- Teams: 14
- Premiers: Williamstown 7th premiership
- Minor premiers: Port Melbourne 7th minor premiership

= 1955 VFA season =

The 1955 Victorian Football Association season was the 74th season of the Australian rules football competition. The premiership was won by the Williamstown Football Club, after it recorded a come-from-behind nine-point victory against Port Melbourne in the Grand Final on 24 September. It was Williamstown's seventh premiership, its second in a row, and the second of five premierships won in six seasons from 1954 until 1959.

== Premiership ==
The home-and-home season was played over twenty matches, before the top four clubs contested a finals series under the Page–McIntyre system to determine the premiers for the season.

=== Ladder ===

1955 VFA ladder
| Pos | Team | Pld | W | L | D | PF | PA | PP | Pts |
|---|---|---|---|---|---|---|---|---|---|
| 1 | Port Melbourne | 20 | 17 | 2 | 1 | 2061 | 1442 | 142.9 | 70 |
| 2 | Preston | 20 | 17 | 3 | 0 | 1767 | 1235 | 143.1 | 68 |
| 3 | Williamstown (P) | 20 | 16 | 4 | 0 | 1789 | 1261 | 141.9 | 64 |
| 4 | Moorabbin | 20 | 14 | 6 | 0 | 1762 | 1348 | 130.7 | 56 |
| 5 | Brunswick | 20 | 11 | 8 | 1 | 1690 | 1407 | 120.1 | 46 |
| 6 | Coburg | 20 | 11 | 9 | 0 | 1745 | 1523 | 114.6 | 44 |
| 7 | Box Hill | 20 | 10 | 10 | 0 | 1461 | 1559 | 93.7 | 40 |
| 8 | Prahran | 20 | 9 | 11 | 0 | 1547 | 1663 | 93.0 | 36 |
| 9 | Yarraville | 20 | 9 | 11 | 0 | 1429 | 1623 | 88.0 | 36 |
| 10 | Sandringham | 20 | 8 | 12 | 0 | 1560 | 1888 | 82.6 | 32 |
| 11 | Northcote | 20 | 6 | 14 | 0 | 1245 | 1547 | 80.5 | 24 |
| 12 | Oakleigh | 20 | 5 | 15 | 0 | 1375 | 1668 | 82.4 | 20 |
| 13 | Camberwell | 20 | 5 | 15 | 0 | 1328 | 1736 | 76.5 | 20 |
| 14 | Brighton | 20 | 1 | 19 | 0 | 1040 | 1905 | 54.6 | 4 |

== Awards ==
- The leading goalkicker for the home-and-home season was Jim Hewes (Coburg), who kicked 83 goals; the leading goalkicker after finals was Alby Linton (Williamstown), who was third behind Hewes and Peter Schofield (Moorabbin) with 73 goals in the home-and-home season, and kicked 84 goals overall.
- The J. J. Liston Trophy was won by Les Moroney (Moorabbin), who polled 37 votes.
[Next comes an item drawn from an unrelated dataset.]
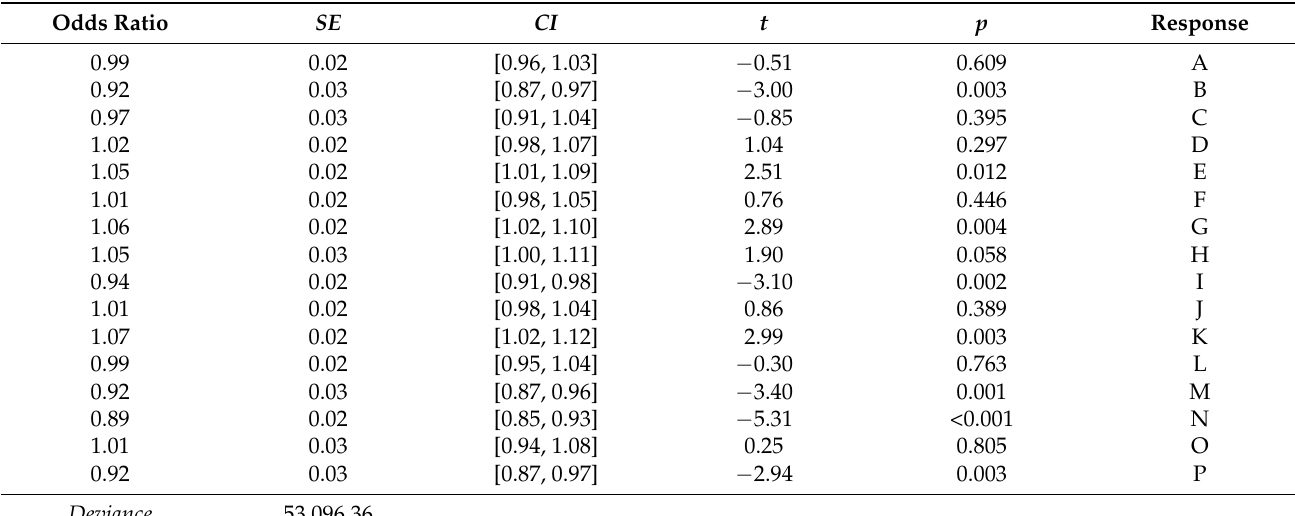
Table A13. Emospace widget response multinomial logistic regression model for agreeableness concerning the space of a widget as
Lloyd Holyoak (Camberwell) was second with 35 votes, and Alby Linton (Williamstown) was third with 34 votes.
- Williamstown won the seconds premiership. Williamstown 10.10 (70) defeated Oakleigh 9.9 (63) in the Grand Final, played as a curtain raiser to the firsts Grand Final on 24 September.

== Notable events ==
- As had been the case since 1953, the players of the Northcote Football Club played as amateurs, due to the club's financial difficulties.
- Prior to the season, the Hakoah soccer club tendered an offer of £600 to the City of Camberwell for the use of the Camberwell Sports Ground on alternate weekends during the season, a move which would have left the Camberwell Football Club without a venue for its seconds team to use. The council eventually rejected the offer, deciding that in the long term the ground would be more profitable as a football venue than as a soccer venue.